You might say, “Well, what if I’m just over the mountain ridge in Africa, and not the Himalayas. I could use the Leopard “out of the box” then, couldn’t I?” Yes, you certainly could. However, you would not know if it was a perfect fit or not without an evaluation of the process in its native system, and relative to your own at a detailed, operational level. Without this knowledge, success would literally be random chance.
An IT organization that built a configuration management process that was so good that it received a U.S. patent reached that point because the executive in charge directed that such an evaluation be conducted on the ITIL-compliant processes that were purchased. The company discovered that the purchased processes were lacking what was needed for a successful implementation in its environment. That was despite the fact that it dealt with a highly reputable ITIL consulting firm, in the business for years, and that had success with other companies.
Initially expecting minor modifications, the IT organization’s Design for Lean Six Sigma team quickly discovered that they were predominantly designing from scratch, incorporating, of course, useful characteristics from the purchased processes. In so doing, they ended up establishing a new standard and gaining a competitive edge through IT efficiencies.
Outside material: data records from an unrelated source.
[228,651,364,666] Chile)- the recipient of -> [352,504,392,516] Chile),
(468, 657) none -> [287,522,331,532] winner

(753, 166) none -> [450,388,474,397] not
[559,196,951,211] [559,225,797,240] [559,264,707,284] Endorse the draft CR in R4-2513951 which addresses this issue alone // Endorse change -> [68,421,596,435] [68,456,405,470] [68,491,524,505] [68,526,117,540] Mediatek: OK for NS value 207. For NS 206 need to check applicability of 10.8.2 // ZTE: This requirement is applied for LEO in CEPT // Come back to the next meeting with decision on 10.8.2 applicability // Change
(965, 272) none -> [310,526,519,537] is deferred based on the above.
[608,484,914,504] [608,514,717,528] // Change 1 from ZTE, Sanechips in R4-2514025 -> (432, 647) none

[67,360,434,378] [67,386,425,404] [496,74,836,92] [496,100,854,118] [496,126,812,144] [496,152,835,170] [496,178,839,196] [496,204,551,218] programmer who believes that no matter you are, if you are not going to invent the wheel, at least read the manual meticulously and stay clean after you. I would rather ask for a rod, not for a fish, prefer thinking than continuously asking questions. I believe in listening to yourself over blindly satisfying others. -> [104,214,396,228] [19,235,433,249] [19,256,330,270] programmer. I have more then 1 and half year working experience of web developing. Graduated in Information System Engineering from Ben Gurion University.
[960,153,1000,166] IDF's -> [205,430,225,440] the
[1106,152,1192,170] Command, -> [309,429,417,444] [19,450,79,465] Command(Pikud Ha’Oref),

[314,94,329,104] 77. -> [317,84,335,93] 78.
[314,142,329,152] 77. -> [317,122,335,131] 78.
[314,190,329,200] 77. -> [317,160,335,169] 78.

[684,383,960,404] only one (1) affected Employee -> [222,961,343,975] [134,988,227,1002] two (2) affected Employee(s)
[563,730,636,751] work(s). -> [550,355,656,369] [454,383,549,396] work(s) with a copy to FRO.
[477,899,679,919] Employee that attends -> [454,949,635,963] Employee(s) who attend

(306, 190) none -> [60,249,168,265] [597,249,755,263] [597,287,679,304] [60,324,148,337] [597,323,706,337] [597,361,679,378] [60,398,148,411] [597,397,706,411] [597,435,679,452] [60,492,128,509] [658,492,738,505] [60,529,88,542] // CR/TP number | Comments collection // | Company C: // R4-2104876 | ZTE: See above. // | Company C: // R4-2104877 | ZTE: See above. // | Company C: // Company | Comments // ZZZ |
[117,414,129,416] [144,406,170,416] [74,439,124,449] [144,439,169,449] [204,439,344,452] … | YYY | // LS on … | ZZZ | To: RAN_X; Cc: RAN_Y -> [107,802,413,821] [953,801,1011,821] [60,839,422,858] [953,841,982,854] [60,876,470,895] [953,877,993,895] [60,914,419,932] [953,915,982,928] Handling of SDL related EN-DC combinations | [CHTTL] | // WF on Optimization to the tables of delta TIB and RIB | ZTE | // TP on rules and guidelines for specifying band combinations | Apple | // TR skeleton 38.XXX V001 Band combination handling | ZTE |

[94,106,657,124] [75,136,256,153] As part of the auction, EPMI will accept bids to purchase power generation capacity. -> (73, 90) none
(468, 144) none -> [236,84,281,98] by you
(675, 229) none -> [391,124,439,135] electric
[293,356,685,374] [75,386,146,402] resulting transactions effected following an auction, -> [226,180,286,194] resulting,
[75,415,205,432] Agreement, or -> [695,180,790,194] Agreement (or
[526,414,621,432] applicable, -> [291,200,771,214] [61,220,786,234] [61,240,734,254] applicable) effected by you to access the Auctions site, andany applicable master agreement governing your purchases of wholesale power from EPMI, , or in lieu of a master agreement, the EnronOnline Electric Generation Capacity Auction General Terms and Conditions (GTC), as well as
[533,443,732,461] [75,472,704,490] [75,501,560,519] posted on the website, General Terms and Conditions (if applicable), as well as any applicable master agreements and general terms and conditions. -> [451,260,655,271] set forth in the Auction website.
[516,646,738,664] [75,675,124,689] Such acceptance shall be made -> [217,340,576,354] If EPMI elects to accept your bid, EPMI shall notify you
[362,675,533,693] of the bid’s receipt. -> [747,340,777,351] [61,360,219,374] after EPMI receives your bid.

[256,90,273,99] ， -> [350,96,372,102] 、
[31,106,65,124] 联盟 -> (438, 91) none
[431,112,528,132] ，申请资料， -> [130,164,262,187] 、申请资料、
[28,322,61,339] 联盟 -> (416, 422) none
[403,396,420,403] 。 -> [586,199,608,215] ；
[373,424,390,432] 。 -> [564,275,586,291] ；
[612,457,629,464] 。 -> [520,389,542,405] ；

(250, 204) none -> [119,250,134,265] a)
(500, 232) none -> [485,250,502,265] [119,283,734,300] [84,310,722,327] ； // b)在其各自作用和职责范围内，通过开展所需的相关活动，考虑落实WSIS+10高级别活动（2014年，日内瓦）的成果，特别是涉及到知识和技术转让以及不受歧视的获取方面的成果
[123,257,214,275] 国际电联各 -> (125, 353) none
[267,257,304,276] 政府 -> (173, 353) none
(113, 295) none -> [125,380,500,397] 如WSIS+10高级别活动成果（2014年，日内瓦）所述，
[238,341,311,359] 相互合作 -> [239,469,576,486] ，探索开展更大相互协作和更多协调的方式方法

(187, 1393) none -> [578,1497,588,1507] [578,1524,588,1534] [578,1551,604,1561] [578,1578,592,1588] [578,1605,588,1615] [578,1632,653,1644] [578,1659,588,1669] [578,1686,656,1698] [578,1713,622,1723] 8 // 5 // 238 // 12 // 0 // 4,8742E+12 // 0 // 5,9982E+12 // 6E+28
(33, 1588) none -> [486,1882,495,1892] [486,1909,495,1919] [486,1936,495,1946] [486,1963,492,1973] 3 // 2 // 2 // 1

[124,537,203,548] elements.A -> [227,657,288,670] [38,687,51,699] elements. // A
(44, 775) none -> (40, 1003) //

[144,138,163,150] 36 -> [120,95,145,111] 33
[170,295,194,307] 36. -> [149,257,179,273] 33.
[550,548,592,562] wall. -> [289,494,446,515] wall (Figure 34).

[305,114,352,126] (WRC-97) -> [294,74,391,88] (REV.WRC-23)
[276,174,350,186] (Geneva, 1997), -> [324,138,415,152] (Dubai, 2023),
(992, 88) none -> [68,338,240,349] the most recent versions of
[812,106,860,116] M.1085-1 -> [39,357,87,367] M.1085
Intense pressure for quick results can lull IT managers and executives into an out-of-the-box solution – especially since many big name consulting firms are advertising them. Though intuitively attractive, it is a siren’s call. The probability that a process suite optimized for another system also is optimal for every system is remote. The fast way to success is to understand “best practices” at a conceptual level, then utilize a performance-based methodology, such as Lean Six Sigma, to evaluate and optimize for the organization’s unique system.